FACES IN THE CROWD
Ted Cunniff, 17-year-old junior center for South Boston High School hockey team, who practices shooting by slamming pucks off the wall of a building, scored 13 goals, had one assist in a single game in league play, including one from center ice, 80 feet away.
John Rolland, 59-year-old Montreal insurance broker and one of the oldest racquets players in North America, won the Western Amateur singles in Detroit, beating William Cutler, his junior by 22 years. Said Rolland: "Find a man's weakness, then drill at it."

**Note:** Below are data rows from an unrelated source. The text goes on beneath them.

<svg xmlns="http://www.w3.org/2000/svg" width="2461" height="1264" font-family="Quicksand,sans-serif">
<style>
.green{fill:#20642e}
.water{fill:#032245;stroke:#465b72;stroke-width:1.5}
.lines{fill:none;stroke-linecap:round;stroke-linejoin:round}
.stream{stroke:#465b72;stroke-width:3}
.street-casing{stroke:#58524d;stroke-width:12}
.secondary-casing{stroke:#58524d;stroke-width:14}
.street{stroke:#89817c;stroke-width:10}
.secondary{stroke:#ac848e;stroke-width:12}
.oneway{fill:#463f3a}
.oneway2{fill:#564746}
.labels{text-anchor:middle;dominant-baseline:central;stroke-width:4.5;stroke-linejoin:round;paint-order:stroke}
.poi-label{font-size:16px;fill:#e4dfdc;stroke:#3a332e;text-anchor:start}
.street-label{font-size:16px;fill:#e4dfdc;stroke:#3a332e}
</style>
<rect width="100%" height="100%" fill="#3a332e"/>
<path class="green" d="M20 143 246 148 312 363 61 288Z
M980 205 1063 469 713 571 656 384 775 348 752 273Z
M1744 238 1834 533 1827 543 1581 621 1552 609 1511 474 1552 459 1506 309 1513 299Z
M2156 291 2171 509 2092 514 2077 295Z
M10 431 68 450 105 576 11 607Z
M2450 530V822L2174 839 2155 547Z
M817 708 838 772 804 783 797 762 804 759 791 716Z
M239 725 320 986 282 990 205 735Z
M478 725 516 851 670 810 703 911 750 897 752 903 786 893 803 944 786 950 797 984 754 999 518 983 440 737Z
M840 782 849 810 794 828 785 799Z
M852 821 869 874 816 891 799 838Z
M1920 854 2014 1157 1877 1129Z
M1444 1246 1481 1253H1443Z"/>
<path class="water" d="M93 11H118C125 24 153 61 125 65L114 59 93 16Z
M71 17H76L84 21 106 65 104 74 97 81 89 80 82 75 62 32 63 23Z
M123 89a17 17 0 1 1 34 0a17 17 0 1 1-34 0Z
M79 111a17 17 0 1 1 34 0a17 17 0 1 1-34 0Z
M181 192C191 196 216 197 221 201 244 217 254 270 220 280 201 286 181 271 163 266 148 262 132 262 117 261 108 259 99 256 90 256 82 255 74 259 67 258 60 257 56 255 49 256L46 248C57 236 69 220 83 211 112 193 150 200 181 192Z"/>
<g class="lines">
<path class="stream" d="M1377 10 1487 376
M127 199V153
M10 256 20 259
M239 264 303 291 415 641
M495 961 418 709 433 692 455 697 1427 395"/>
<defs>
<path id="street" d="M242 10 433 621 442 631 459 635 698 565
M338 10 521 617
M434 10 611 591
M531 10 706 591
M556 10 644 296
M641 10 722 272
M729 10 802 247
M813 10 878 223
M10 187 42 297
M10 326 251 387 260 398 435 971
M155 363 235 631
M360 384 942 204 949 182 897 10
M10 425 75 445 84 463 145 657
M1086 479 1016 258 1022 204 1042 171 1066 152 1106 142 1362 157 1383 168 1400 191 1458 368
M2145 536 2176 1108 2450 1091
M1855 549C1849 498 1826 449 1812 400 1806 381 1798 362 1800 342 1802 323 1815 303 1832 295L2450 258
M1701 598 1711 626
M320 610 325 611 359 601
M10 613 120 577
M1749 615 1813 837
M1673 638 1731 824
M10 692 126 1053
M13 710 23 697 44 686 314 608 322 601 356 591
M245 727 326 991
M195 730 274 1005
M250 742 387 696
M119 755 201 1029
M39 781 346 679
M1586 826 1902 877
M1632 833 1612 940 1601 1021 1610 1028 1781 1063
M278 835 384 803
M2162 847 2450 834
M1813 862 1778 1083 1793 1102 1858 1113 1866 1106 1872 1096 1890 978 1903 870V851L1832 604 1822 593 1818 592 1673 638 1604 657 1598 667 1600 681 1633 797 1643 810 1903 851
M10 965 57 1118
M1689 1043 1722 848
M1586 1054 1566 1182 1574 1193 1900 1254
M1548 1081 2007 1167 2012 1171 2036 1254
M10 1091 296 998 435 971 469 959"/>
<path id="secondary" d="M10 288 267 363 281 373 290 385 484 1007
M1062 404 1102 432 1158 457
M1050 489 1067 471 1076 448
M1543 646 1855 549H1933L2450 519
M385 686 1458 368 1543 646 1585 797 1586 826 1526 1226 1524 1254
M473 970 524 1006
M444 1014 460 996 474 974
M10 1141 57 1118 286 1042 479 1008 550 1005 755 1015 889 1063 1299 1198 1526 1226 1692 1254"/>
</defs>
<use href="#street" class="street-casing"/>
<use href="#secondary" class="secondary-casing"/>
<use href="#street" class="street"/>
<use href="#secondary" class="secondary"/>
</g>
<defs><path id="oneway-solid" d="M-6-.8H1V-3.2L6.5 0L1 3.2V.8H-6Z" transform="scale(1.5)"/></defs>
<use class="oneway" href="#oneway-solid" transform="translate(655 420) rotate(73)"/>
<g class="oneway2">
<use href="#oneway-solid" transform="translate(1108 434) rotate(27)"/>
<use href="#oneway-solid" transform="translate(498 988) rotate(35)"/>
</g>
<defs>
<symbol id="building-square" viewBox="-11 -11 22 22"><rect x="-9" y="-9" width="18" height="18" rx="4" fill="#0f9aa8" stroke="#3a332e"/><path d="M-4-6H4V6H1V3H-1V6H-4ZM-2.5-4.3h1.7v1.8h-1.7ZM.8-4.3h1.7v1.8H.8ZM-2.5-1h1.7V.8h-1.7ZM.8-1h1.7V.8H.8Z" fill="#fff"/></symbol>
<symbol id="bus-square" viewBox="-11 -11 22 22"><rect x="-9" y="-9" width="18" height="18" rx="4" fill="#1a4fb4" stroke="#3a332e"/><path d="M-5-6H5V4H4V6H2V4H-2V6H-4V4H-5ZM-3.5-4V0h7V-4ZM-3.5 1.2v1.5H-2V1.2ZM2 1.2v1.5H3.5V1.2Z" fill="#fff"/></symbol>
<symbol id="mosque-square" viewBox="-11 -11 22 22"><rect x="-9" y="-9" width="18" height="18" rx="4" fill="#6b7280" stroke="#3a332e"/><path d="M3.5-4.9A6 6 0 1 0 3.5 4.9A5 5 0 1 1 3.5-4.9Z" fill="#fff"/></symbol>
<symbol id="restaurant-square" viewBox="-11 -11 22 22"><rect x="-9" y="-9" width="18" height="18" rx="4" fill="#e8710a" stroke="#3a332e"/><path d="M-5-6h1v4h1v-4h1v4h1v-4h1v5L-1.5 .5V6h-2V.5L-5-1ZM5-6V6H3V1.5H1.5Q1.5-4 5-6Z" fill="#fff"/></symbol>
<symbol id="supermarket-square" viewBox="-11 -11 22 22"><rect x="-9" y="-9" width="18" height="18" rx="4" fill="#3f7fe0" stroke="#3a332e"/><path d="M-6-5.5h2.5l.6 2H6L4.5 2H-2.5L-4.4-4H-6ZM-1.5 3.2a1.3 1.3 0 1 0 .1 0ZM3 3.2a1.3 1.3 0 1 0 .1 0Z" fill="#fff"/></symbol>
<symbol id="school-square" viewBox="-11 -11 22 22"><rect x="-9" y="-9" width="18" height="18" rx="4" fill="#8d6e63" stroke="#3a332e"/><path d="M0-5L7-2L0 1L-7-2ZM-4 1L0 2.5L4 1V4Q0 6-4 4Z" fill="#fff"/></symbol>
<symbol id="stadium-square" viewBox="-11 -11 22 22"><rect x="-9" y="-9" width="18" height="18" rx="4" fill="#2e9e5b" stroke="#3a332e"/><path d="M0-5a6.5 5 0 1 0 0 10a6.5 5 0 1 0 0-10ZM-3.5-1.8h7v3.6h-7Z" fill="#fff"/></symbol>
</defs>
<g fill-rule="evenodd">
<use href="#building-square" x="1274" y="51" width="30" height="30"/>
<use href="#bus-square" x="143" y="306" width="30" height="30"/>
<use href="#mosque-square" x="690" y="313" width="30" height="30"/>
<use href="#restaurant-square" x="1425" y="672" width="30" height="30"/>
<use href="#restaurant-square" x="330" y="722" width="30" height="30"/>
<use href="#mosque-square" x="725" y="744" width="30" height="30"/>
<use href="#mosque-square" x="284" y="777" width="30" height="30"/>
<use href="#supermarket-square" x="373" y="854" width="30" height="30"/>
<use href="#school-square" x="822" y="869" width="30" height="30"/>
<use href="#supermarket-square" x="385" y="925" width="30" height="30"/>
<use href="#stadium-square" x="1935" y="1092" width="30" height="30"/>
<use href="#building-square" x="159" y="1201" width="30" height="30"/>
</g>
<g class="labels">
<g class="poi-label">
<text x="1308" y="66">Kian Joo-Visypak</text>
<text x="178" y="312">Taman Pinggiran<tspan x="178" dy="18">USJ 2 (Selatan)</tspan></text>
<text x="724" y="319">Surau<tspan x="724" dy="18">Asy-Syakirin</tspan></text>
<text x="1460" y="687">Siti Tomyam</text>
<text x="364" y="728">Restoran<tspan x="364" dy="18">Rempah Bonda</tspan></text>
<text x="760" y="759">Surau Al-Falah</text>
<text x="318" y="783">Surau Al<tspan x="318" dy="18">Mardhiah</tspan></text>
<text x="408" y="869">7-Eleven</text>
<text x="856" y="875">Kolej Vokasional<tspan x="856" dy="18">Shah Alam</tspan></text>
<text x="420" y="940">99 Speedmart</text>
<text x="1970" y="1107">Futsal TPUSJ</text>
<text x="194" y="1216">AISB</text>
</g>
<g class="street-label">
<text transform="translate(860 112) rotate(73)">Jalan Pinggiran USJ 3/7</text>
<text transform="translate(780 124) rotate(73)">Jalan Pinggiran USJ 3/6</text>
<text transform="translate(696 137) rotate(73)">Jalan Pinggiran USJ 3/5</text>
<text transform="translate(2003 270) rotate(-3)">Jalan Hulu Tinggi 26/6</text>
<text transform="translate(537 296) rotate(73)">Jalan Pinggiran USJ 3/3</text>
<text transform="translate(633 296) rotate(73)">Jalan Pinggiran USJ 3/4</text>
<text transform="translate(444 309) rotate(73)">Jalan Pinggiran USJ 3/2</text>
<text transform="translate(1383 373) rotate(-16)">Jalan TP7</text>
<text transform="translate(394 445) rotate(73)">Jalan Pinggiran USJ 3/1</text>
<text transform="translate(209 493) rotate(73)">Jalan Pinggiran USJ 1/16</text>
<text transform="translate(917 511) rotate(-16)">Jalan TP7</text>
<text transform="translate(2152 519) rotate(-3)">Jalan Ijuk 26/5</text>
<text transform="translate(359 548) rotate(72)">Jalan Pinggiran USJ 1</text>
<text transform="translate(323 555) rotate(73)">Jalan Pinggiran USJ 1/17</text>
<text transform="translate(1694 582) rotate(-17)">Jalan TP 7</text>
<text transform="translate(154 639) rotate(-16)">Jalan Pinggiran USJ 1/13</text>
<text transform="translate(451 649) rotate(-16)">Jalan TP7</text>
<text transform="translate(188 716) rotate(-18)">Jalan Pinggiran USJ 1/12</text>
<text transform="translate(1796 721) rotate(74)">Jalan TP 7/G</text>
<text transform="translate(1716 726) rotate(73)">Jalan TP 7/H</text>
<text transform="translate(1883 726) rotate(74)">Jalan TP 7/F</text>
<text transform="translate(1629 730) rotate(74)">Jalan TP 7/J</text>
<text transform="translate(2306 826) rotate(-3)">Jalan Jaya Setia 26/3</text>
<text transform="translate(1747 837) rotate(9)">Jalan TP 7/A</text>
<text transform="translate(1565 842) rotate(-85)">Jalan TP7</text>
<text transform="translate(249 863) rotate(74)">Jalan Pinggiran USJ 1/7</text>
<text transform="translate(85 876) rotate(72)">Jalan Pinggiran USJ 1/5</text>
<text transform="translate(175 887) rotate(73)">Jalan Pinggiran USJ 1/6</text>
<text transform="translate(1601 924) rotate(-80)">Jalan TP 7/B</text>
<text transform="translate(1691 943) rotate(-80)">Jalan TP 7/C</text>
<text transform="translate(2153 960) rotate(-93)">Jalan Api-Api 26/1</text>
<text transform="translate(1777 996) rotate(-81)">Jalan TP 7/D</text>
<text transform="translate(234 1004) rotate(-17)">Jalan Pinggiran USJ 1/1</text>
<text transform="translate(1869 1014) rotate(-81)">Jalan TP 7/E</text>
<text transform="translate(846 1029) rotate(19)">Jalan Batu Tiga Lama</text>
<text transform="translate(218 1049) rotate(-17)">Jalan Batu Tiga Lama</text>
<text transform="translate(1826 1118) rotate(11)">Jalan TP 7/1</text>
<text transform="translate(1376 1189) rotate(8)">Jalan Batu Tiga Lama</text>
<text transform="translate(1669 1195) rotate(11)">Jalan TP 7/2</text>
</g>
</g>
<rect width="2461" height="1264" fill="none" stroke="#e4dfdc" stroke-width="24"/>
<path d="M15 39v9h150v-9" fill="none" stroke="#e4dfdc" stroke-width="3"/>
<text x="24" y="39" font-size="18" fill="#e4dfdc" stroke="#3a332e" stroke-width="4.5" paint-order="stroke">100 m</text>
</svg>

Albertina Noyes, of Arlington, Mass., a freckle-faced 13-year-old, celebrated her birthday a week late by winning the eastern regional women's figure-skating title at Lake Placid, N.Y. on the basis of her free-skating, after finishing third in compulsory figures.
Thomas Berg, coach of track and field at Gallaudet College, the world's only college for the deaf, was named small-college coach of the year by the Rockne Club in Kansas City after he led a U.S. team to a second-place finish (Russia won) in Helsinki's Deaf Olympics.
Gloria Clark, in her second year as the Sports Publicity Director for St. Louis University's Billikens, known best for their basketball teams, became the only woman in U.S. Basketball Writers Association, an organization consisting of more than 700 men.
Jerry Mosher, son of a teacher in Woodland, Calif., a basketball, swimming and decathlon prospect as well as northern California's football lineman of the year, was named honorary captain and end on the Wigwam Wise-men High School All-America football team.